[ASSIGNMENT] Please reproduce all the data exactly as written and omit the pictures.

[INFORMATION SHOWN]
┌──

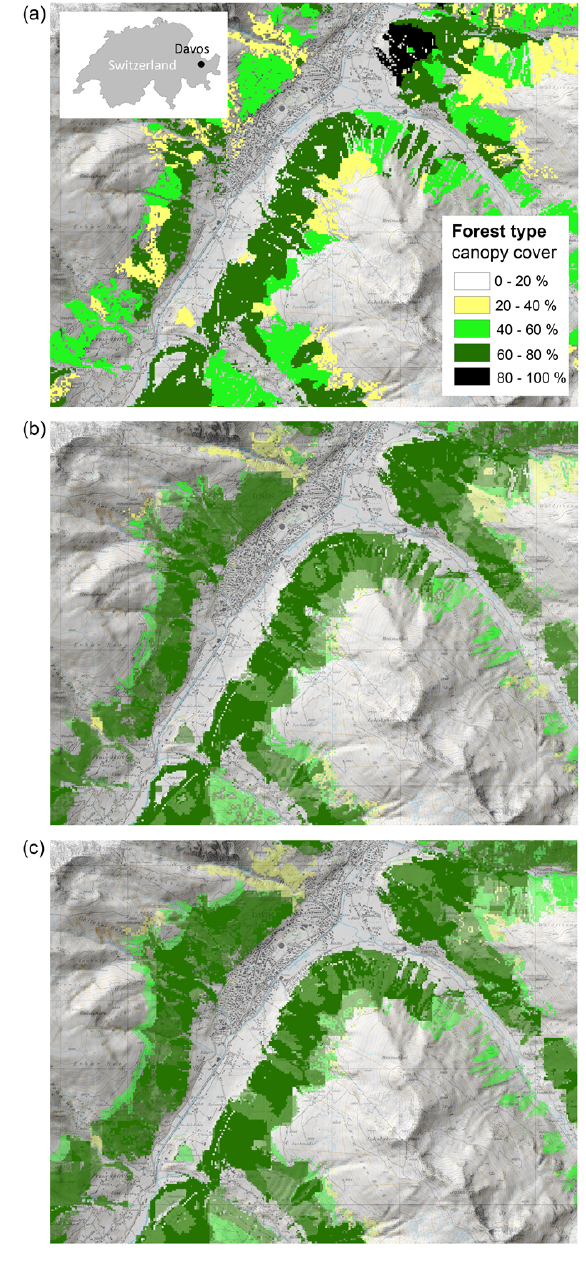
Fig. 1 . Forest types in the case study area of Davos, Switzerland in (a) the year 2000 (total forest area: 4499 ha); in (b) the year 2050 in a trend scenario (total forest area: 5085 ha); and in (c) the year 2050 in a climate scenario (total forest area: 5422 ha). In the scenario maps, high transparency indicates high uncertainties in the predictions. The inset shows the location of Davos in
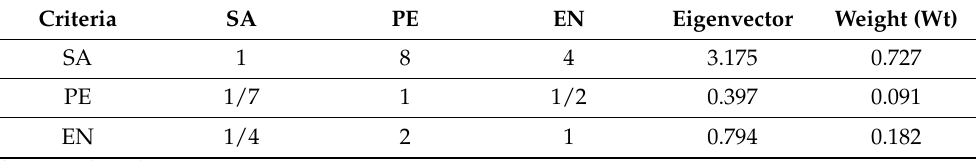
Table A1. Criteria comparison matrix.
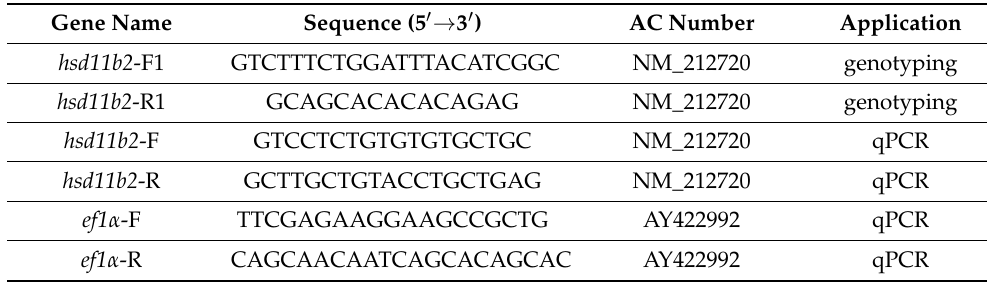
Table 1. List of primers used in the corresponding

└──

[OUTPUT OF THE EXERCISE]
Fig. 1 . Forest types in the case study area of Davos, Switzerland in (a) the year 2000 (total forest area: 4499 ha); in (b) the year 2050 in a trend scenario (total forest area: 5085 ha); and in (c) the year 2050 in a climate scenario (total forest area: 5422 ha). In the scenario maps, high transparency indicates high uncertainties in the predictions. The inset shows the location of Davos in
Table A1. Criteria comparison matrix.
Table 1. List of primers used in the corresponding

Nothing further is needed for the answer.